Menurut Erick, keterlibatan peserta disabilitas menunjukkan bahwa olahraga merupakan hak seluruh warga negara tanpa memandang kondisi fisik.

"Kami sangat mengapresiasi event lari yang memberikan ruang bagi masyarakat penyandang disabilitas untuk ikut berpartisipasi. Ini menunjukkan bahwa olahraga adalah milik semua orang tanpa terkecuali," katanya.

Pemerintah Perkuat Akses Olahraga bagi Penyandang Disabilitas

Erick menegaskan, pemerintah terus berkomitmen memperluas kesempatan masyarakat, termasuk penyandang disabilitas, untuk menjalani gaya hidup sehat melalui olahraga. Salah satunya dengan meningkatkan ketersediaan sarana dan prasarana olahraga yang ramah disabilitas.

Ia mengungkapkan, jumlah penyandang disabilitas di Indonesia mencapai sekitar 25,9 juta jiwa. Dari jumlah tersebut, sekitar 11 persen telah aktif berolahraga.

Data tersebut, menurut Erick, menjadi dorongan bagi pemerintah untuk terus meningkatkan partisipasi olahraga di kalangan penyandang disabilitas melalui berbagai program dan penyelenggaraan event yang lebih inklusif.

Siapkan Masa Depan Atlet Disabilitas

Selain mendorong partisipasi dalam olahraga, Kementerian Pemuda dan Olahraga juga berupaya memastikan para atlet disabilitas tetap memiliki ruang berkarya setelah memasuki masa purna sebagai atlet.

Salah satu langkah yang disiapkan pemerintah adalah memberikan kesempatan kepada atlet-atlet disabilitas untuk menjadi tenaga pendidik dan pembina olahraga di sekolah-sekolah.

"Kami ingin para atlet disabilitas tetap memiliki ruang untuk mengabdi setelah masa purnanya. Pengalaman dan prestasi mereka sangat berharga untuk dibagi serta membina adik-adik kita di sekolah baik di pusat maupun di daerah sehingga lahir generasi atlet disabilitas yang semakin berprestasi," pungkas Erick.

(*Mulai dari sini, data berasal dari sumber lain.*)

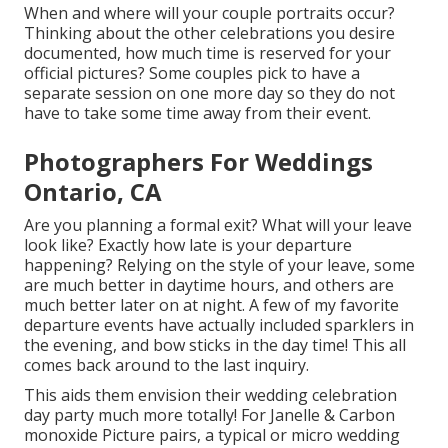
When and where will your couple portraits occur?
Thinking about the other celebrations you desire
documented, how much time is reserved for your
official pictures? Some couples pick to have a
separate session on one more day so they do not
have to take some time away from their event.
Photographers For Weddings
Ontario, CA
Are you planning a formal exit? What will your leave
look like? Exactly how late is your departure
happening? Relying on the style of your leave, some
are much better in daytime hours, and others are
much better later on at night. A few of my favorite
departure events have actually included sparklers in
the evening, and bow sticks in the day time! This all
comes back around to the last inquiry.
This aids them envision their wedding celebration
day party much more totally! For Janelle & Carbon
monoxide Picture pairs, a typical or micro wedding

Sementara itu Rahayu Saraswati, Inisiator Bhinneka Run 2026 menilai ajang ini bisa menjadi perekat bangsa. "Bhinneka Run 2026 adalah bukti nyata bahwa olahraga dapat menjadiperekat bangsa yang paling efektif. Melihat ribuan pelari dari berbagai latar belakang, suku, dan profesi berkumpul di sini dengan satu tujuan adalah kebanggaan luar biasa. Kita membuktikan bahwa di garis finis, kita semua adalah sama: masyarakat Indonesia yang sehat, kuat, dan mencintai keberagaman."